The first one I’ll mention is MAD Skills: New Analysis Practices for Big Data (link updated to VLDB version). The paper does a few controversial things (if you’re the kind of person who finds data management a source of controversy):
- It takes on “data warehousing” and “business intelligence” as outmoded, low-tech approaches to getting value out of Big Data. Instead, it advocates a “Magnetic, Agile, Deep” (MAD) approach to data, that shifts the locus of power from what Brian Dolan calls the “DBA priesthood” to the statisticians and analysts who actually like to crunch the numbers. This is a good thing, on many fronts.
- It describes a state-of-the-art parallel data warehouse that sits on 800TB of disk, using 40 dual-processor dual-core Sun Thumper boxes.
- It presents a set of general-purpose, hardcore, massively parallel statistical methods for big data. They’re expressed in SQL (OMG!) but could be easily translated to MapReduce if that’s your bag.

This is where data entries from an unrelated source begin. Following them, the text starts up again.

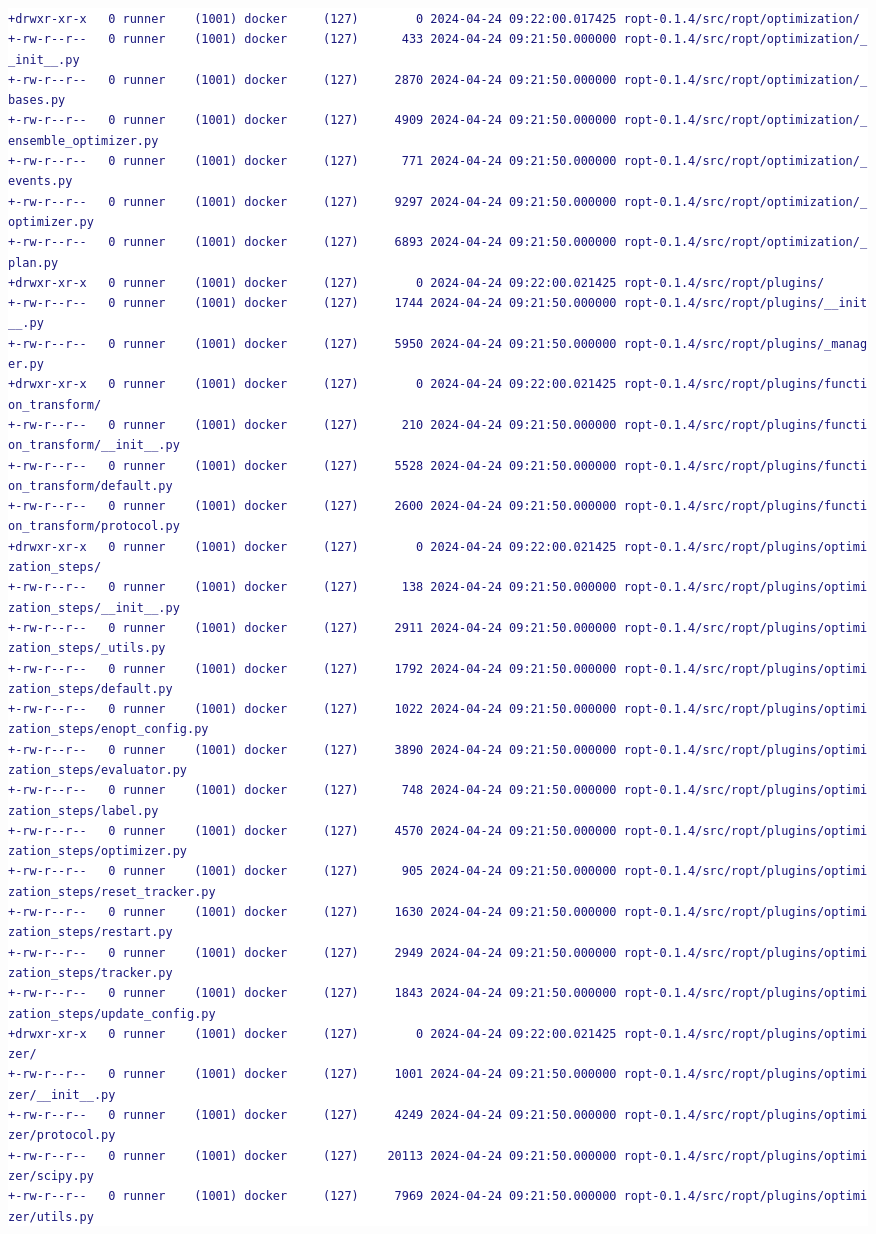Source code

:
 ```diff
+drwxr-xr-x   0 runner    (1001) docker     (127)        0 2024-04-24 09:22:00.017425 ropt-0.1.4/src/ropt/optimization/
+-rw-r--r--   0 runner    (1001) docker     (127)      433 2024-04-24 09:21:50.000000 ropt-0.1.4/src/ropt/optimization/__init__.py
+-rw-r--r--   0 runner    (1001) docker     (127)     2870 2024-04-24 09:21:50.000000 ropt-0.1.4/src/ropt/optimization/_bases.py
+-rw-r--r--   0 runner    (1001) docker     (127)     4909 2024-04-24 09:21:50.000000 ropt-0.1.4/src/ropt/optimization/_ensemble_optimizer.py
+-rw-r--r--   0 runner    (1001) docker     (127)      771 2024-04-24 09:21:50.000000 ropt-0.1.4/src/ropt/optimization/_events.py
+-rw-r--r--   0 runner    (1001) docker     (127)     9297 2024-04-24 09:21:50.000000 ropt-0.1.4/src/ropt/optimization/_optimizer.py
+-rw-r--r--   0 runner    (1001) docker     (127)     6893 2024-04-24 09:21:50.000000 ropt-0.1.4/src/ropt/optimization/_plan.py
+drwxr-xr-x   0 runner    (1001) docker     (127)        0 2024-04-24 09:22:00.021425 ropt-0.1.4/src/ropt/plugins/
+-rw-r--r--   0 runner    (1001) docker     (127)     1744 2024-04-24 09:21:50.000000 ropt-0.1.4/src/ropt/plugins/__init__.py
+-rw-r--r--   0 runner    (1001) docker     (127)     5950 2024-04-24 09:21:50.000000 ropt-0.1.4/src/ropt/plugins/_manager.py
+drwxr-xr-x   0 runner    (1001) docker     (127)        0 2024-04-24 09:22:00.021425 ropt-0.1.4/src/ropt/plugins/function_transform/
+-rw-r--r--   0 runner    (1001) docker     (127)      210 2024-04-24 09:21:50.000000 ropt-0.1.4/src/ropt/plugins/function_transform/__init__.py
+-rw-r--r--   0 runner    (1001) docker     (127)     5528 2024-04-24 09:21:50.000000 ropt-0.1.4/src/ropt/plugins/function_transform/default.py
+-rw-r--r--   0 runner    (1001) docker     (127)     2600 2024-04-24 09:21:50.000000 ropt-0.1.4/src/ropt/plugins/function_transform/protocol.py
+drwxr-xr-x   0 runner    (1001) docker     (127)        0 2024-04-24 09:22:00.021425 ropt-0.1.4/src/ropt/plugins/optimization_steps/
+-rw-r--r--   0 runner    (1001) docker     (127)      138 2024-04-24 09:21:50.000000 ropt-0.1.4/src/ropt/plugins/optimization_steps/__init__.py
+-rw-r--r--   0 runner    (1001) docker     (127)     2911 2024-04-24 09:21:50.000000 ropt-0.1.4/src/ropt/plugins/optimization_steps/_utils.py
+-rw-r--r--   0 runner    (1001) docker     (127)     1792 2024-04-24 09:21:50.000000 ropt-0.1.4/src/ropt/plugins/optimization_steps/default.py
+-rw-r--r--   0 runner    (1001) docker     (127)     1022 2024-04-24 09:21:50.000000 ropt-0.1.4/src/ropt/plugins/optimization_steps/enopt_config.py
+-rw-r--r--   0 runner    (1001) docker     (127)     3890 2024-04-24 09:21:50.000000 ropt-0.1.4/src/ropt/plugins/optimization_steps/evaluator.py
+-rw-r--r--   0 runner    (1001) docker     (127)      748 2024-04-24 09:21:50.000000 ropt-0.1.4/src/ropt/plugins/optimization_steps/label.py
+-rw-r--r--   0 runner    (1001) docker     (127)     4570 2024-04-24 09:21:50.000000 ropt-0.1.4/src/ropt/plugins/optimization_steps/optimizer.py
+-rw-r--r--   0 runner    (1001) docker     (127)      905 2024-04-24 09:21:50.000000 ropt-0.1.4/src/ropt/plugins/optimization_steps/reset_tracker.py
+-rw-r--r--   0 runner    (1001) docker     (127)     1630 2024-04-24 09:21:50.000000 ropt-0.1.4/src/ropt/plugins/optimization_steps/restart.py
+-rw-r--r--   0 runner    (1001) docker     (127)     2949 2024-04-24 09:21:50.000000 ropt-0.1.4/src/ropt/plugins/optimization_steps/tracker.py
+-rw-r--r--   0 runner    (1001) docker     (127)     1843 2024-04-24 09:21:50.000000 ropt-0.1.4/src/ropt/plugins/optimization_steps/update_config.py
+drwxr-xr-x   0 runner    (1001) docker     (127)        0 2024-04-24 09:22:00.021425 ropt-0.1.4/src/ropt/plugins/optimizer/
+-rw-r--r--   0 runner    (1001) docker     (127)     1001 2024-04-24 09:21:50.000000 ropt-0.1.4/src/ropt/plugins/optimizer/__init__.py
+-rw-r--r--   0 runner    (1001) docker     (127)     4249 2024-04-24 09:21:50.000000 ropt-0.1.4/src/ropt/plugins/optimizer/protocol.py
+-rw-r--r--   0 runner    (1001) docker     (127)    20113 2024-04-24 09:21:50.000000 ropt-0.1.4/src/ropt/plugins/optimizer/scipy.py
+-rw-r--r--   0 runner    (1001) docker     (127)     7969 2024-04-24 09:21:50.000000 ropt-0.1.4/src/ropt/plugins/optimizer/utils.py
```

- It argues for a catholic (small-c) approach to programming Big Data, including SQL & MapReduce, Java & R, Python & Perl, etc. If you already have a parallel database, it just shouldn’t be that hard to support all those things in a single engine.
- It advocates a similarly catholic approach to storage. Use your parallel filesystem, or your traditional database tables, or your compressed columnstore formats, or what have you. These should not be standalone “technologies”, they are great features that should — no, will — get added to existing parallel data systems. (C’mon, you know it’s true… )
I started to write the paper because it was just too cool what Brian Dolan was doing with Greenplum at Fox Interactive Media (parent company of MySpace.com) — e.g., writing Support Vector Machines in SQL and running it over dozens of TB of data. Brian was a great sport about taking his real-world experience and good ideas and putting them down on paper for others to read. Along the way I learned a lot about the data architecture ideas he’s been cooking with Mark Dunlap, which are real thumb in the eye of the warehouse orthodoxy, and make eminent good sense in today’s world. Finally, it was nice to get to write about the good things that Jeff Cohen and Caleb Welton have been doing at Greenplum to cut through the hype and shrink the distance between SQL and MapReduce. I’m hoping those guys will have time to sit down one of these days and patiently write up how they’ve done it … it’s really very elegant.
And it still warms my heart that it’s Postgres code underneath all that. Time to resurrect the xfunc code!